• GESTELLTE AUFGABE 1:
Schreiben Sie aus dem Lesetext die Stelle von „Durch Beschl. v.“ bis einschließlich „38 f. d.A.).“ wortgetreu ab.
• GESTELLTE AUFGABE 2:
Stellen Sie anhand des Lesetextes fest, ob die folgenden Aussagen zutreffen: (a) Das Nachlassgericht hat der Beschwerde abgeholfen. (b) Die Ausschlagungserklärung des W. G. ist vom 18.9.2020. (c) W. G. hat Abkömmlinge. Beantworten Sie jede Aussage mit Ja oder Nein, und zitieren Sie die entscheidenden Worte des Textes wörtlich.

Durch Beschl. v. 21.4.2021 hat das Nachlassgericht der Beschwerde nicht abgeholfen und die Sache dem Oberlandesgericht Köln zur Entscheidung vorgelegt (Bl. 38 f. d.A.).
2 Gründe
II.
Die zulässige Beschwerde der Beteiligten hat auch in der Sache Erfolg.
Der Antrag der Beteiligten auf Erteilung eines Alleinerbscheins nach gesetzlicher Erbfolge ist entgegen der Auffassung des Nachlassgerichts begründet. Der angefochtene Beschluss ist daher aufzuheben. Die Tatsachen, die zur Begründung des Antrags der Beteiligten erforderlich sind, werden für festgestellt erachtet.
Die Beteiligte ist Alleinerbin der Erblasserin nach gesetzlicher Erbfolge. Die gewillkürte Erbfolge kommt nicht zum Tragen, weil die Einsetzung ihres Ehemannes als Alleinerben durch den Erbvertrag vom 24.6.1985 infolge seines Vorversterbens und mangels Einsetzung von Ersatzerben gegenstandslos ist. Da Erben erster Ordnung (§§ 1924, 1930 BGB) nicht vorhanden und die Eltern der Erblasserin vorverstorben sind, kommen als Erben zweiter Ordnung gem. § 1925 BGB nur die noch lebende Schwester M. M. sowie die Beteiligte und W. G. als Kinder der vorverstorbenen weiteren Schwester der Erblasserin in Betracht. M. M. und W. G. sind indes infolge ihrer Ausschlagungserklärungen als Erben gem. § 1953 Abs. 1 BGB weggefallen.
Die Ausschlagungserklärung des W. G. vom 18.9.2020 ist formgerecht zur Niederschrift des Nachlassgerichts gem. § 1945 Abs. 1 BGB und fristgerecht gem. §§ 1944 Abs. 1, Abs. 2 S. 1, 1945 Abs. 1 BGB erfolgt. Abkömmlinge hat W. G. nicht, so dass sein Erbteil gem. § 1953 Abs. 2 BGB an die Beteiligte fällt.

• BEREITGESTELLTE EINTRÄGE:
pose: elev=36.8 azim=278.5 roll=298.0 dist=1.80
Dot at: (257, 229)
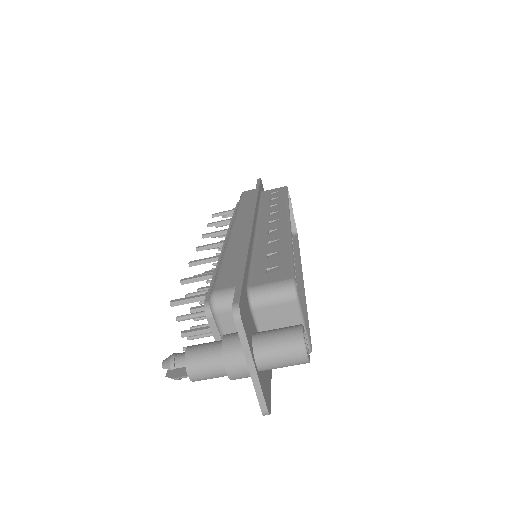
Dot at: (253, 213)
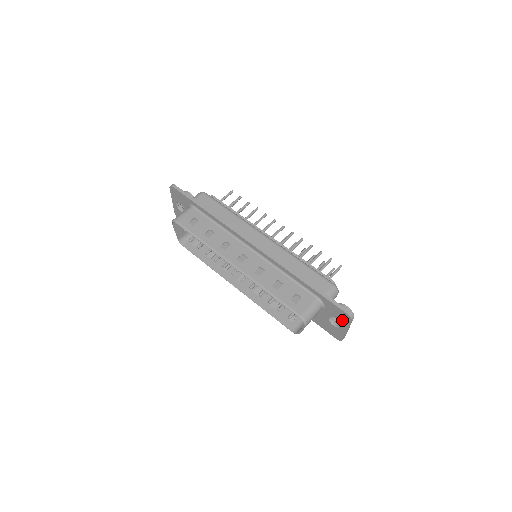
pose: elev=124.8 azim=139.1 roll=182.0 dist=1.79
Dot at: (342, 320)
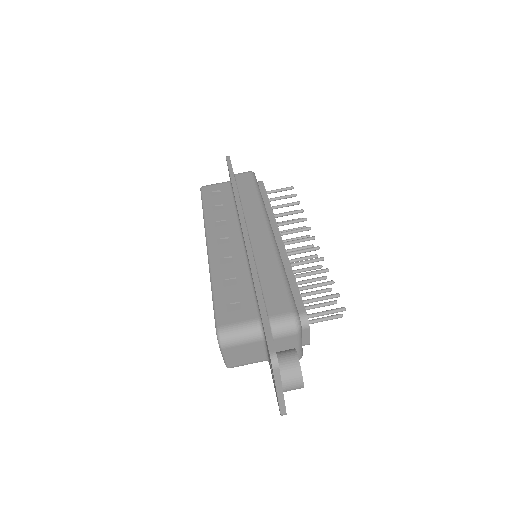
Dot at: occluded
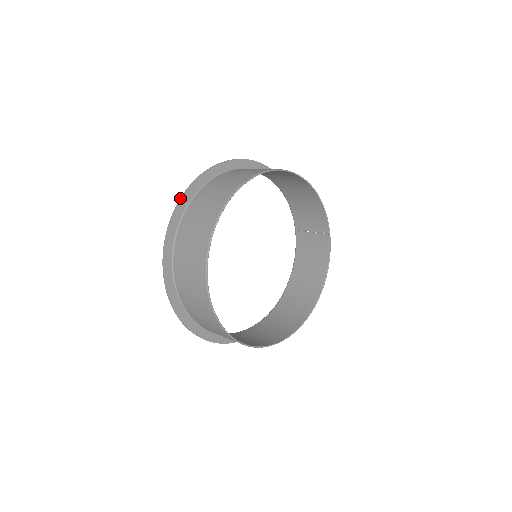
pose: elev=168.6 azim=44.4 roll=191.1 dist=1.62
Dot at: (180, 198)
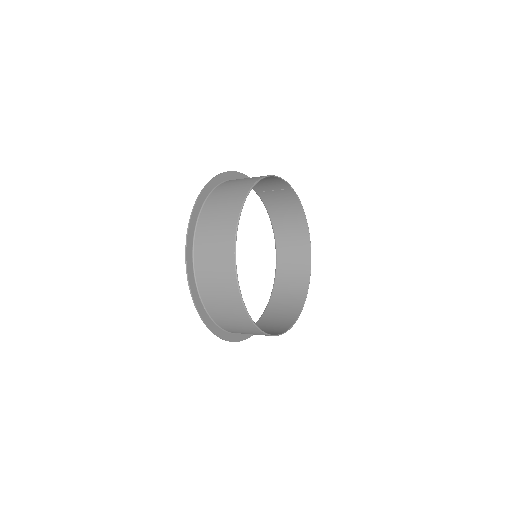
Dot at: (188, 283)
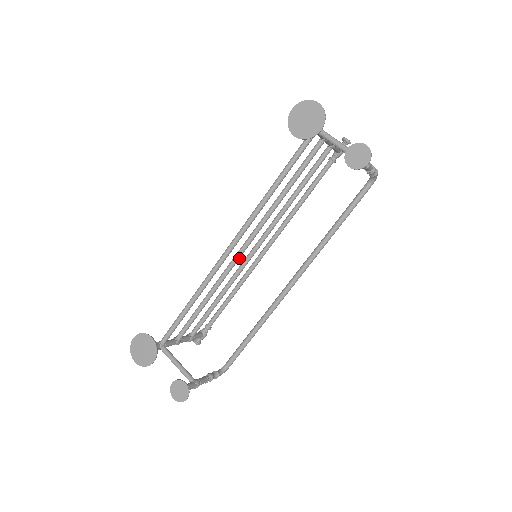
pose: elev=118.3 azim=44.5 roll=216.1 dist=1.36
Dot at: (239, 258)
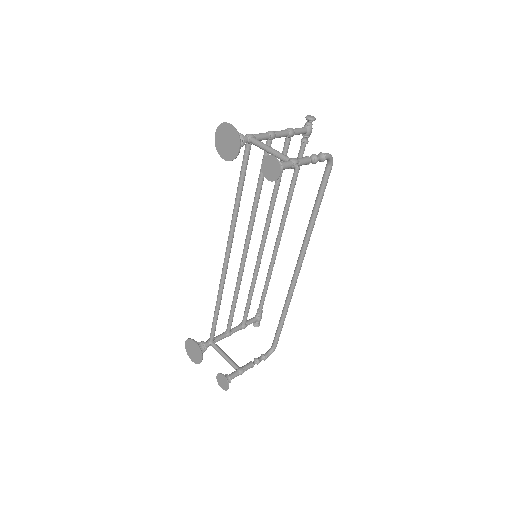
Dot at: (245, 260)
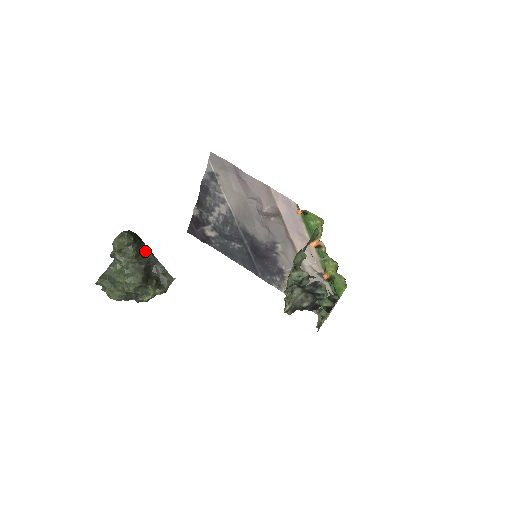
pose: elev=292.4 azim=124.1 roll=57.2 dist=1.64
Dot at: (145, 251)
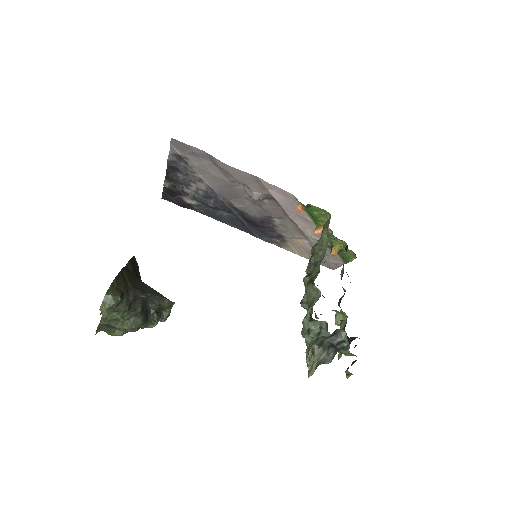
Dot at: (136, 297)
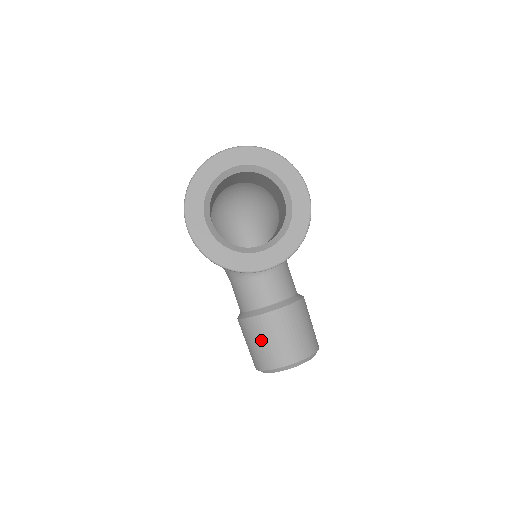
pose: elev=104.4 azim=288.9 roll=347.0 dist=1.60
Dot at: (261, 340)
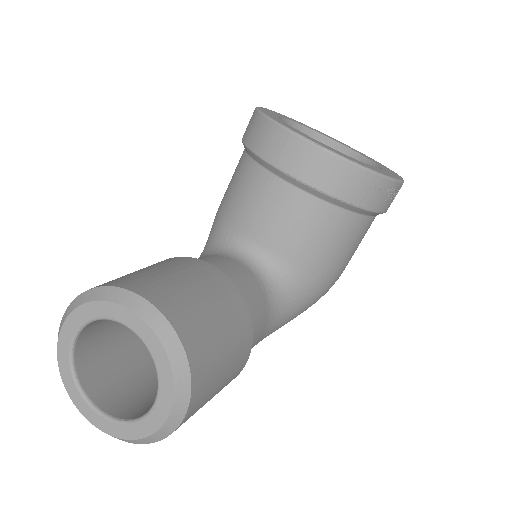
Dot at: (150, 268)
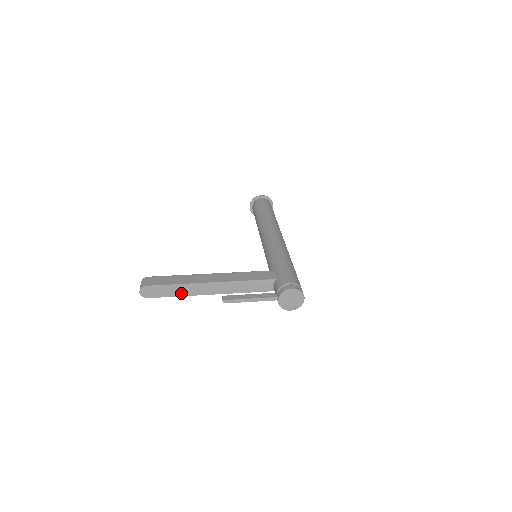
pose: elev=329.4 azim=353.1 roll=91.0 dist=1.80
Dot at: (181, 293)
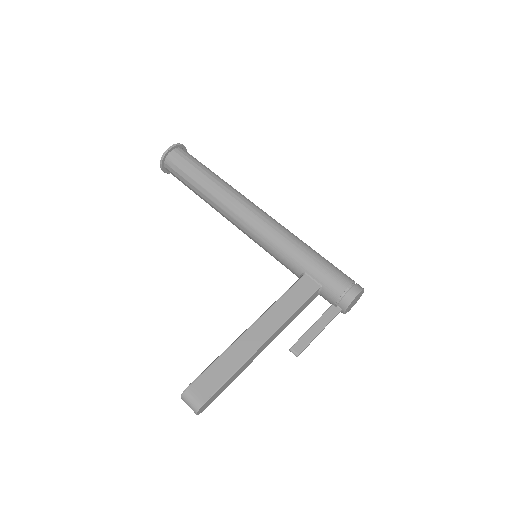
Dot at: (237, 375)
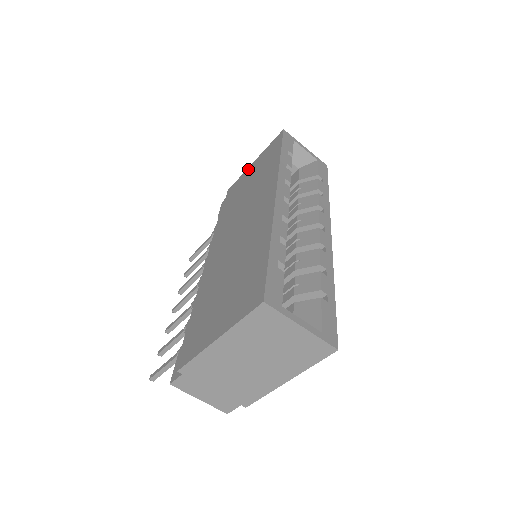
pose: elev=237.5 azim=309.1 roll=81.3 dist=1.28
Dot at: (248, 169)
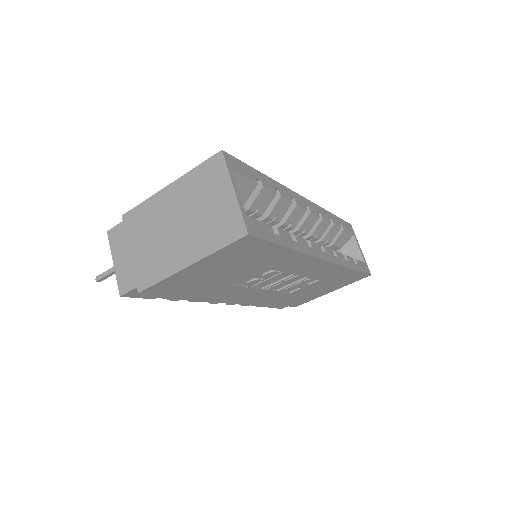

• SCHRIFTLICHE ANTWORT 1:
Durch Beschl. v. 21.4.2021 hat das Nachlassgericht der Beschwerde nicht abgeholfen und die Sache dem Oberlandesgericht Köln zur Entscheidung vorgelegt (Bl. 38 f. d.A.).

• SCHRIFTLICHE ANTWORT 2:
(a) Nein: „hat das Nachlassgericht der Beschwerde nicht abgeholfen“
(b) Ja: „Die Ausschlagungserklärung des W. G. vom 18.9.2020“
(c) Nein: „Abkömmlinge hat W. G. nicht“